* _Work order_
Transcribe all data verbatim. Skip the pictures.

* _Information supplied_
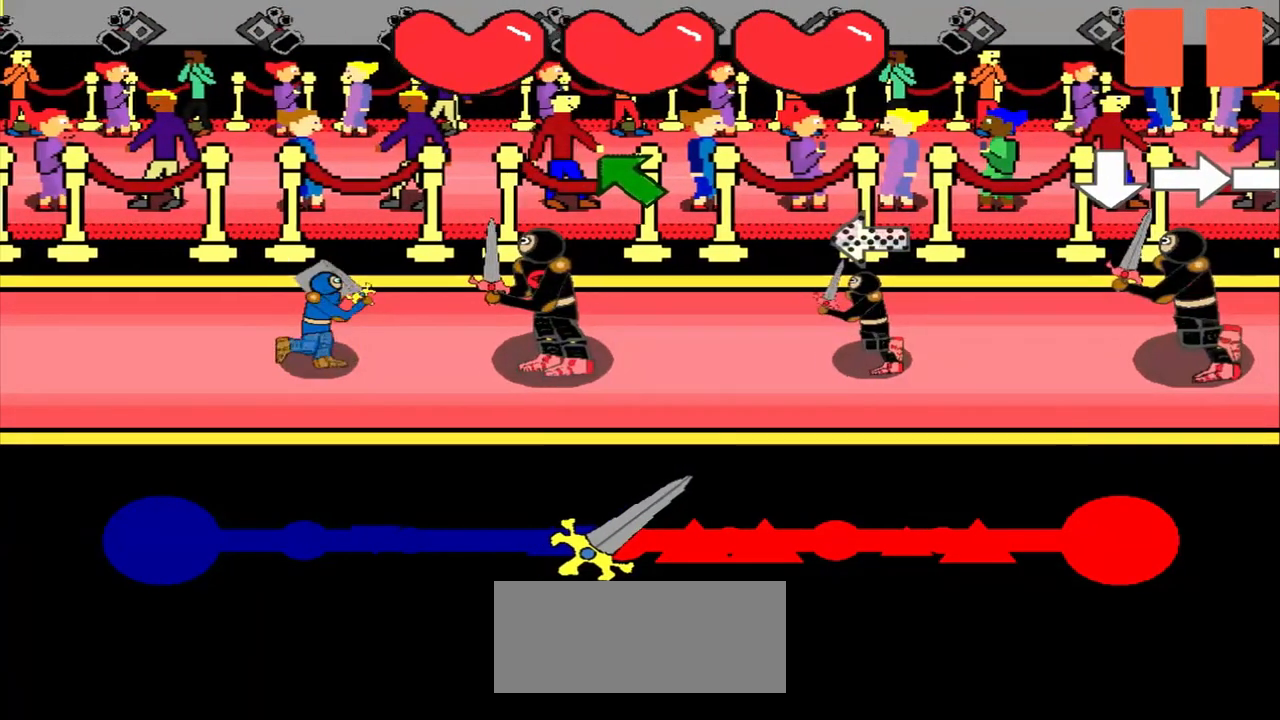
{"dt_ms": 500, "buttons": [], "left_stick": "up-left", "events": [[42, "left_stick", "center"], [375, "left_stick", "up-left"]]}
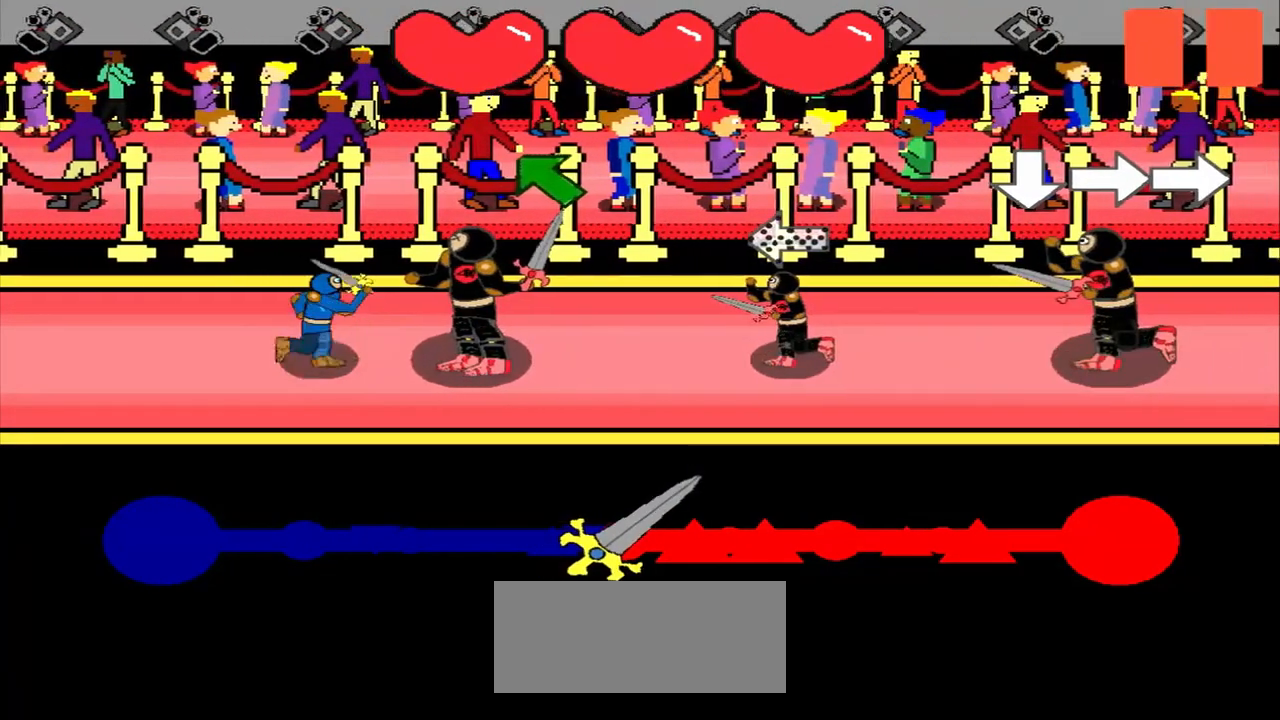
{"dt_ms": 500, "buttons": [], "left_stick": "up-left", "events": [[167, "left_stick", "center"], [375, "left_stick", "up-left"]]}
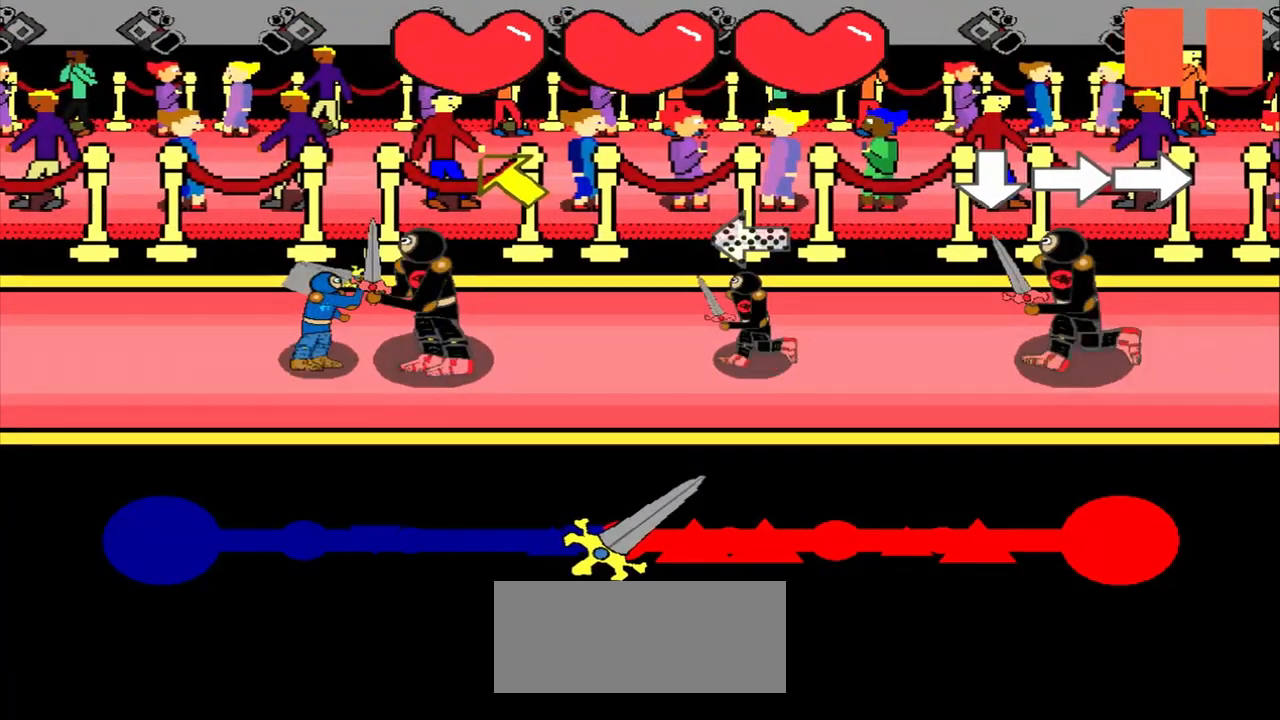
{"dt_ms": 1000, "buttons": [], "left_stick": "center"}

* _Written solution_
{"dt_ms": 500, "buttons": [], "left_stick": "up-left", "events": [[42, "left_stick", "center"], [375, "left_stick", "up-left"]]}
{"dt_ms": 500, "buttons": [], "left_stick": "up-left", "events": [[167, "left_stick", "center"], [375, "left_stick", "up-left"]]}
{"dt_ms": 1000, "buttons": [], "left_stick": "center"}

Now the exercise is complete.